● Exercises to complete:
A. Write out the part of the Troilus and Cressida parallels starting at "Troilus And Cressida 2.2.8-16" and ending at "and Death (1623)".
B. In the Troilus and Cressida parallels, which work dated 1605 contains the line about doubts being "suckers or sponges"?
C. Say whether each statement agrees with the Troilus and Cressida parallels, answering yes or no and quoting the deciding words: (i) Hector favors returning Helen to the Greeks; (ii) De Augmentis is dated 1605; (iii) "Surety secure" is glossed as over-confidence.

● Passage shown:
○ ○ ○ ○ ○ ○ ○

Troilus and Cressida (a subgroup of four parallels)
(2 of 4)

(Hector favours the return of Helen to the Greeks to secure peace, and says:)

"Though no man lesser fears the Greeks than I
As far as toucheth my particular,
Yet, dread Priam,
There is no lady of more softer bowels,
More spongy to suck in the sense of fear,
More ready to cry out "Who knows what follows?"
Than Hector is. The wound of peace is surety,
Surety secure [over-confidence]; but modest doubt [fear] is called
The beacon of the wise."
Troilus And Cressida 2.2.8-16

"A young man's bowels are soft and succulent" [from the Latin Juveni viscere mollier et succulenta]
History of Life and Death (1623)

"Doubt [fears] are so many suckers or sponges to draw use of knowledge."
The Advancement of Learning (1605)

"Distrust is the sinews of wisdom"
De Augmentis (1623)

○ ○ ○ ○ ○ ○ ○

● Recorded data:
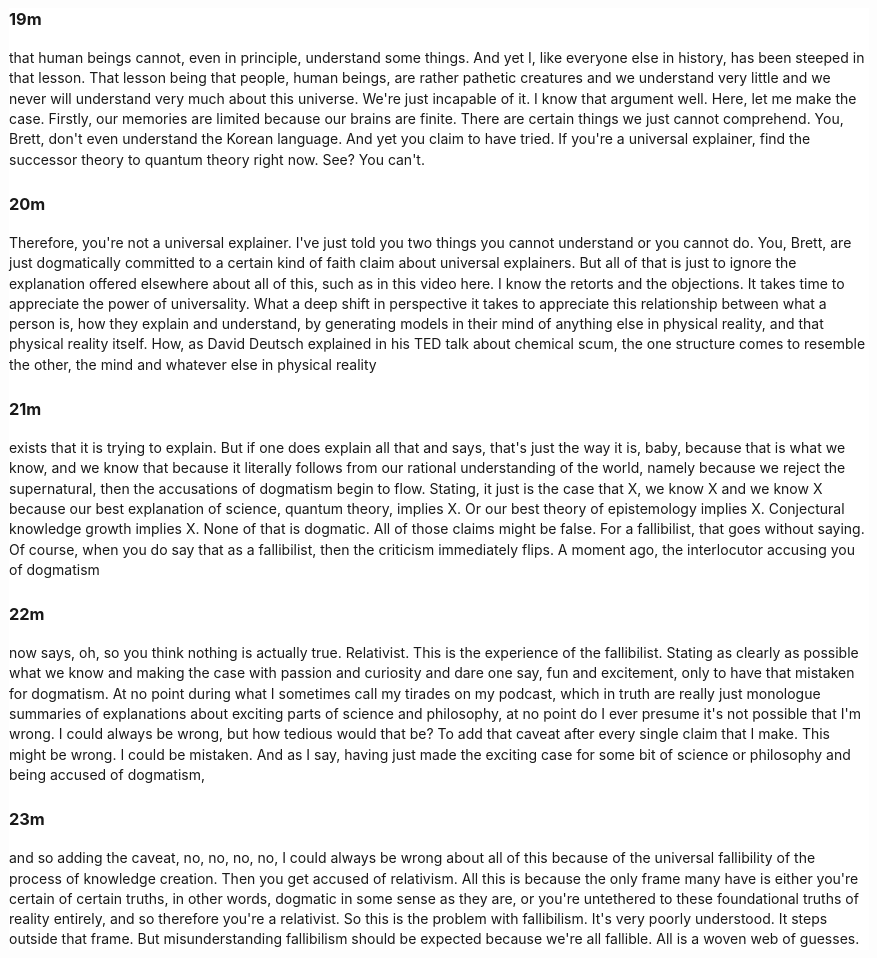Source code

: ### 19m

that human beings cannot, even in principle, understand some things. And yet I, like everyone else in history, has been steeped in that lesson. That lesson being that people, human beings, are rather pathetic creatures and we understand very little and we never will understand very much about this universe. We're just incapable of it. I know that argument well. Here, let me make the case. Firstly, our memories are limited because our brains are finite. There are certain things we just cannot comprehend. You, Brett, don't even understand the Korean language. And yet you claim to have tried. If you're a universal explainer, find the successor theory to quantum theory right now. See? You can't.

### 20m

Therefore, you're not a universal explainer. I've just told you two things you cannot understand or you cannot do. You, Brett, are just dogmatically committed to a certain kind of faith claim about universal explainers. But all of that is just to ignore the explanation offered elsewhere about all of this, such as in this video here. I know the retorts and the objections. It takes time to appreciate the power of universality. What a deep shift in perspective it takes to appreciate this relationship between what a person is, how they explain and understand, by generating models in their mind of anything else in physical reality, and that physical reality itself. How, as David Deutsch explained in his TED talk about chemical scum, the one structure comes to resemble the other, the mind and whatever else in physical reality

### 21m

exists that it is trying to explain. But if one does explain all that and says, that's just the way it is, baby, because that is what we know, and we know that because it literally follows from our rational understanding of the world, namely because we reject the supernatural, then the accusations of dogmatism begin to flow. Stating, it just is the case that X, we know X and we know X because our best explanation of science, quantum theory, implies X. Or our best theory of epistemology implies X. Conjectural knowledge growth implies X. None of that is dogmatic. All of those claims might be false. For a fallibilist, that goes without saying. Of course, when you do say that as a fallibilist, then the criticism immediately flips. A moment ago, the interlocutor accusing you of dogmatism

### 22m

now says, oh, so you think nothing is actually true. Relativist. This is the experience of the fallibilist. Stating as clearly as possible what we know and making the case with passion and curiosity and dare one say, fun and excitement, only to have that mistaken for dogmatism. At no point during what I sometimes call my tirades on my podcast, which in truth are really just monologue summaries of explanations about exciting parts of science and philosophy, at no point do I ever presume it's not possible that I'm wrong. I could always be wrong, but how tedious would that be? To add that caveat after every single claim that I make. This might be wrong. I could be mistaken. And as I say, having just made the exciting case for some bit of science or philosophy and being accused of dogmatism,

### 23m

and so adding the caveat, no, no, no, no, I could always be wrong about all of this because of the universal fallibility of the process of knowledge creation. Then you get accused of relativism. All this is because the only frame many have is either you're certain of certain truths, in other words, dogmatic in some sense as they are, or you're untethered to these foundational truths of reality entirely, and so therefore you're a relativist. So this is the problem with fallibilism. It's very poorly understood. It steps outside that frame. But misunderstanding fallibilism should be expected because we're all fallible. All is a woven web of guesses.

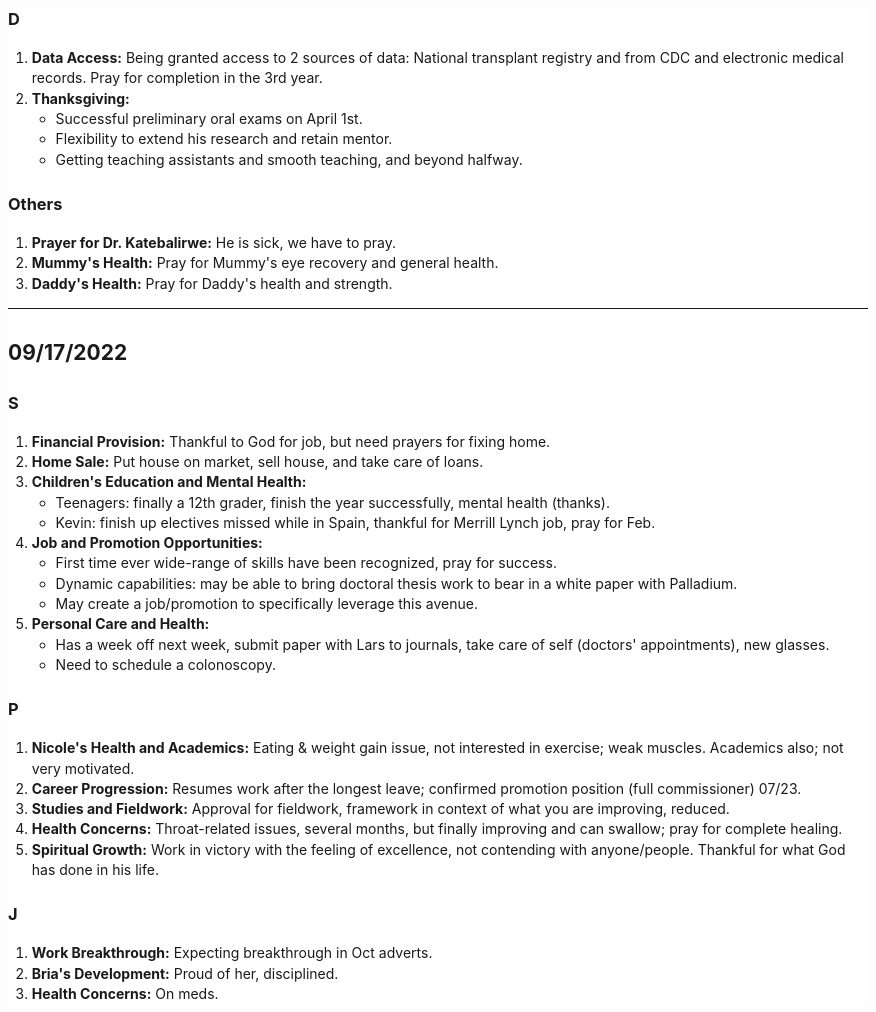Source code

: ### D
1. **Data Access:** Being granted access to 2 sources of data: National transplant registry and from CDC and electronic medical records. Pray for completion in the 3rd year.
2. **Thanksgiving:**
   - Successful preliminary oral exams on April 1st.
   - Flexibility to extend his research and retain mentor.
   - Getting teaching assistants and smooth teaching, and beyond halfway.

### Others
1. **Prayer for Dr. Katebalirwe:** He is sick, we have to pray.
2. **Mummy's Health:** Pray for Mummy's eye recovery and general health.
3. **Daddy's Health:** Pray for Daddy's health and strength.


---

## 09/17/2022

### S
1. **Financial Provision:** Thankful to God for job, but need prayers for fixing home.
2. **Home Sale:** Put house on market, sell house, and take care of loans.
3. **Children's Education and Mental Health:** 
   - Teenagers: finally a 12th grader, finish the year successfully, mental health (thanks).
   - Kevin: finish up electives missed while in Spain, thankful for Merrill Lynch job, pray for Feb.
4. **Job and Promotion Opportunities:**
   - First time ever wide-range of skills have been recognized, pray for success.
   - Dynamic capabilities: may be able to bring doctoral thesis work to bear in a white paper with Palladium.
   - May create a job/promotion to specifically leverage this avenue.
5. **Personal Care and Health:**
   - Has a week off next week, submit paper with Lars to journals, take care of self (doctors' appointments), new glasses.
   - Need to schedule a colonoscopy.

### P
1. **Nicole's Health and Academics:** Eating & weight gain issue, not interested in exercise; weak muscles. Academics also; not very motivated.
2. **Career Progression:** Resumes work after the longest leave; confirmed promotion position (full commissioner) 07/23.
3. **Studies and Fieldwork:** Approval for fieldwork, framework in context of what you are improving, reduced.
4. **Health Concerns:** Throat-related issues, several months, but finally improving and can swallow; pray for complete healing.
5. **Spiritual Growth:** Work in victory with the feeling of excellence, not contending with anyone/people. Thankful for what God has done in his life.

### J
1. **Work Breakthrough:** Expecting breakthrough in Oct adverts.
2. **Bria's Development:** Proud of her, disciplined.
3. **Health Concerns:** On meds.
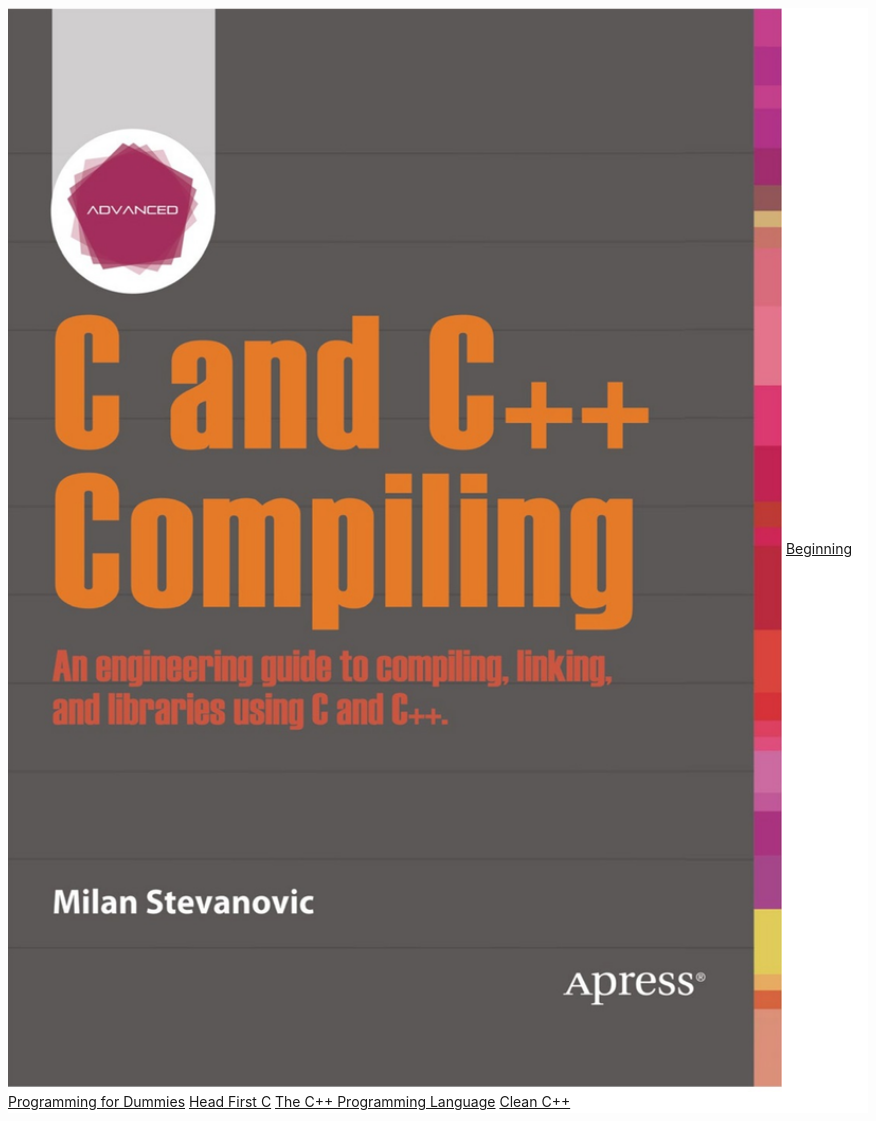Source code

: <td align="center"><a href="/Computer-Science/CPP-Programming-Language/README.md"><img align="center" width="90%" src="/logos/Advanced-C-and-Cpp-Compiling.png"></img></a></td>
        </tr>
        <tr>
<td align="center" width="25%"><a href="/Computer-Science/CPP-Programming-Language/README.md">Beginning Programming for Dummies</a></td>
<td align="center" width="25%"><a href="/Computer-Science/CPP-Programming-Language/README.md">Head First C</a></td>
<td align="center" width="25%"><a href="/Computer-Science/CPP-Programming-Language/README.md">The C++ Programming Language</a></td>
<td align="center" width="25%"><a href="/Computer-Science/CPP-Programming-Language/README.md">Clean C++</a></td>
        </tr>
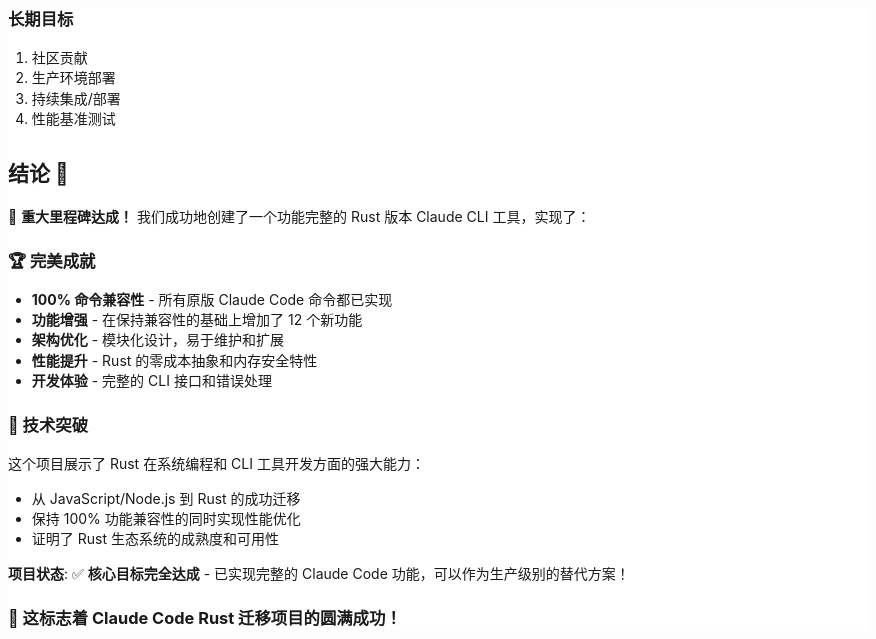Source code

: ### 长期目标
1. 社区贡献
2. 生产环境部署
3. 持续集成/部署
4. 性能基准测试

## 结论 🎯

🎉 **重大里程碑达成！** 我们成功地创建了一个功能完整的 Rust 版本 Claude CLI 工具，实现了：

### 🏆 完美成就
- **100% 命令兼容性** - 所有原版 Claude Code 命令都已实现
- **功能增强** - 在保持兼容性的基础上增加了 12 个新功能
- **架构优化** - 模块化设计，易于维护和扩展
- **性能提升** - Rust 的零成本抽象和内存安全特性
- **开发体验** - 完整的 CLI 接口和错误处理

### 🚀 技术突破
这个项目展示了 Rust 在系统编程和 CLI 工具开发方面的强大能力：
- 从 JavaScript/Node.js 到 Rust 的成功迁移
- 保持 100% 功能兼容性的同时实现性能优化
- 证明了 Rust 生态系统的成熟度和可用性

**项目状态**: ✅ **核心目标完全达成** - 已实现完整的 Claude Code 功能，可以作为生产级别的替代方案！

### 🎊 这标志着 Claude Code Rust 迁移项目的圆满成功！
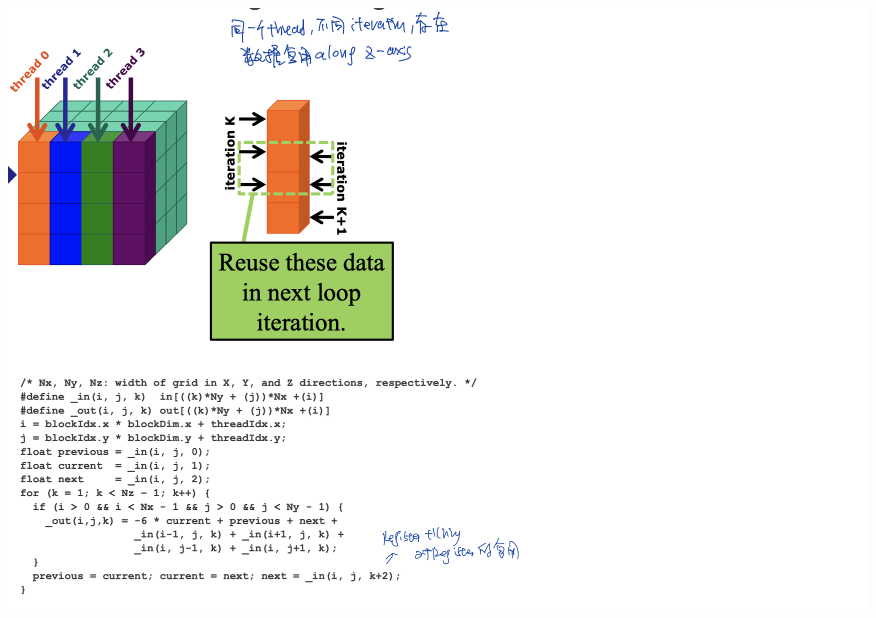 <img src="Note.assets/Screen Shot 2022-06-05 at 10.02.38 PM.png" alt="Screen Shot 2022-06-05 at 10.02.38 PM" style="zoom:50%;" />

<img src="Note.assets/Screen Shot 2022-06-05 at 10.03.03 PM.png" alt="Screen Shot 2022-06-05 at 10.03.03 PM" style="zoom:50%;" />
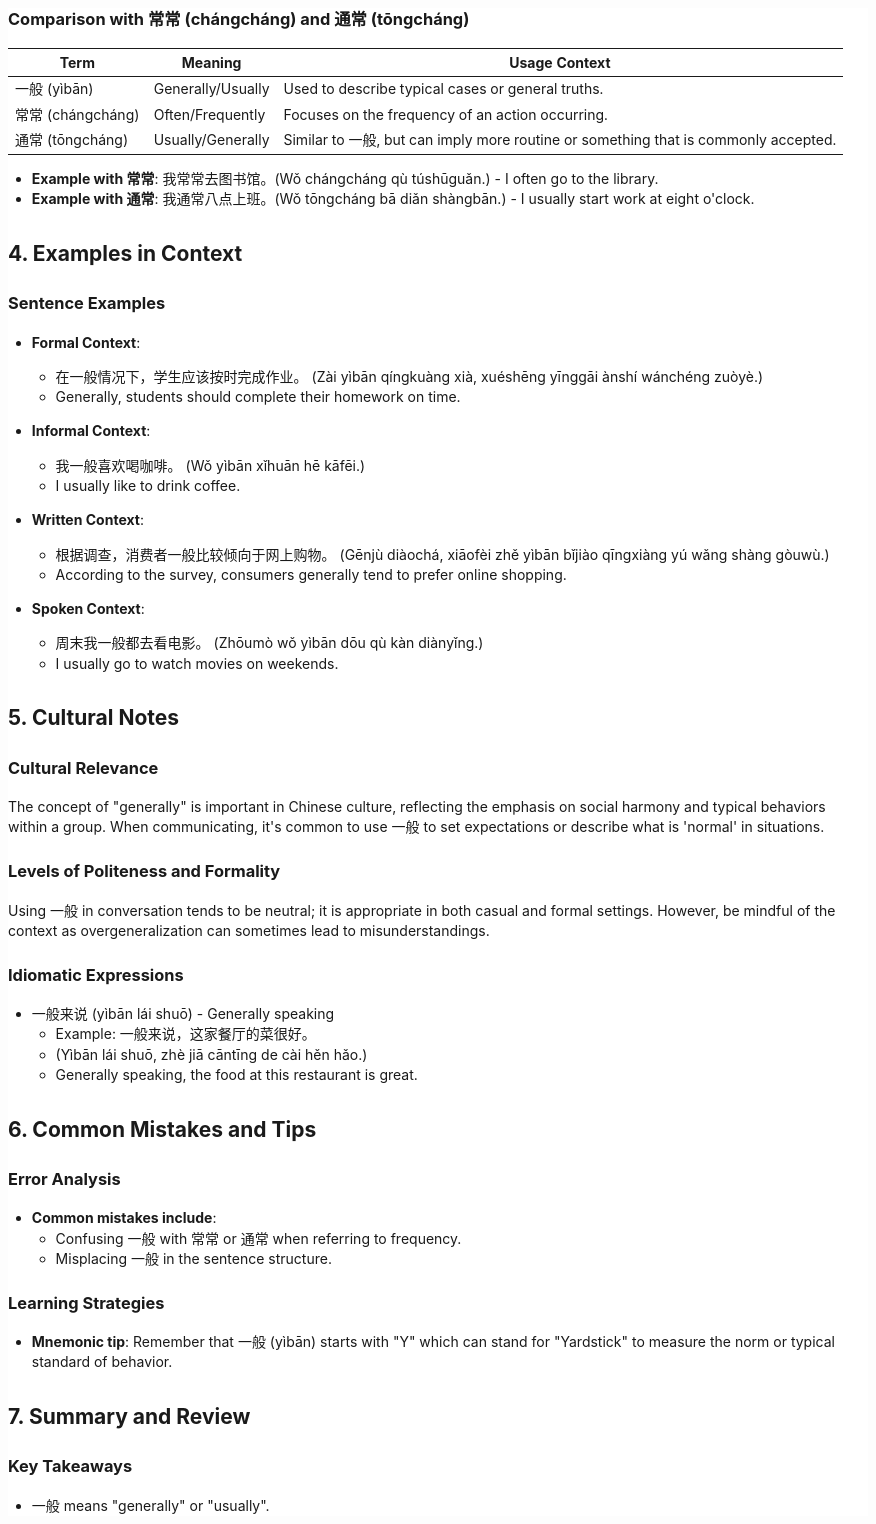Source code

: ### Comparison with 常常 (chángcháng) and 通常 (tōngcháng)
| Term      | Meaning                | Usage Context                                      |
|-----------|------------------------|----------------------------------------------------|
| 一般 (yìbān)   | Generally/Usually      | Used to describe typical cases or general truths.    |
| 常常 (chángcháng) | Often/Frequently      | Focuses on the frequency of an action occurring.     |
| 通常 (tōngcháng) | Usually/Generally      | Similar to 一般, but can imply more routine or something that is commonly accepted. |
- **Example with 常常**: 我常常去图书馆。(Wǒ chángcháng qù túshūguǎn.) - I often go to the library.
- **Example with 通常**: 我通常八点上班。(Wǒ tōngcháng bā diǎn shàngbān.) - I usually start work at eight o'clock.
## 4. Examples in Context
### Sentence Examples
- **Formal Context**: 
  - 在一般情况下，学生应该按时完成作业。 
  (Zài yìbān qíngkuàng xià, xuéshēng yīnggāi ànshí wánchéng zuòyè.)
  - Generally, students should complete their homework on time.
  
- **Informal Context**: 
  - 我一般喜欢喝咖啡。 
  (Wǒ yìbān xǐhuān hē kāfēi.)
  - I usually like to drink coffee.
- **Written Context**: 
  - 根据调查，消费者一般比较倾向于网上购物。 
  (Gēnjù diàochá, xiāofèi zhě yìbān bǐjiào qīngxiàng yú wǎng shàng gòuwù.)
  - According to the survey, consumers generally tend to prefer online shopping.
- **Spoken Context**: 
  - 周末我一般都去看电影。 
  (Zhōumò wǒ yìbān dōu qù kàn diànyǐng.)
  - I usually go to watch movies on weekends.
## 5. Cultural Notes
### Cultural Relevance
The concept of "generally" is important in Chinese culture, reflecting the emphasis on social harmony and typical behaviors within a group. When communicating, it's common to use 一般 to set expectations or describe what is 'normal' in situations.
### Levels of Politeness and Formality
Using 一般 in conversation tends to be neutral; it is appropriate in both casual and formal settings. However, be mindful of the context as overgeneralization can sometimes lead to misunderstandings.
### Idiomatic Expressions
- 一般来说 (yìbān lái shuō) - Generally speaking
  - Example: 一般来说，这家餐厅的菜很好。 
  - (Yìbān lái shuō, zhè jiā cāntīng de cài hěn hǎo.)
  - Generally speaking, the food at this restaurant is great.
## 6. Common Mistakes and Tips
### Error Analysis
- **Common mistakes include**:
  - Confusing 一般 with 常常 or 通常 when referring to frequency.
  - Misplacing 一般 in the sentence structure.
### Learning Strategies
- **Mnemonic tip**: Remember that 一般 (yìbān) starts with "Y" which can stand for "Yardstick" to measure the norm or typical standard of behavior.
## 7. Summary and Review
### Key Takeaways
- 一般 means "generally" or "usually".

○ ○ ○ ○ ○ ○ ○

● Answers to the tasks:
A.
Troilus And Cressida 2.2.8-16

"A young man's bowels are soft and succulent" [from the Latin Juveni viscere mollier et succulenta]
History of Life and Death (1623)

B. The Advancement of Learning.

C.
(i) Yes: "Hector favours the return of Helen to the Greeks to secure peace"
(ii) No: "De Augmentis (1623)"
(iii) Yes: "Surety secure [over-confidence]"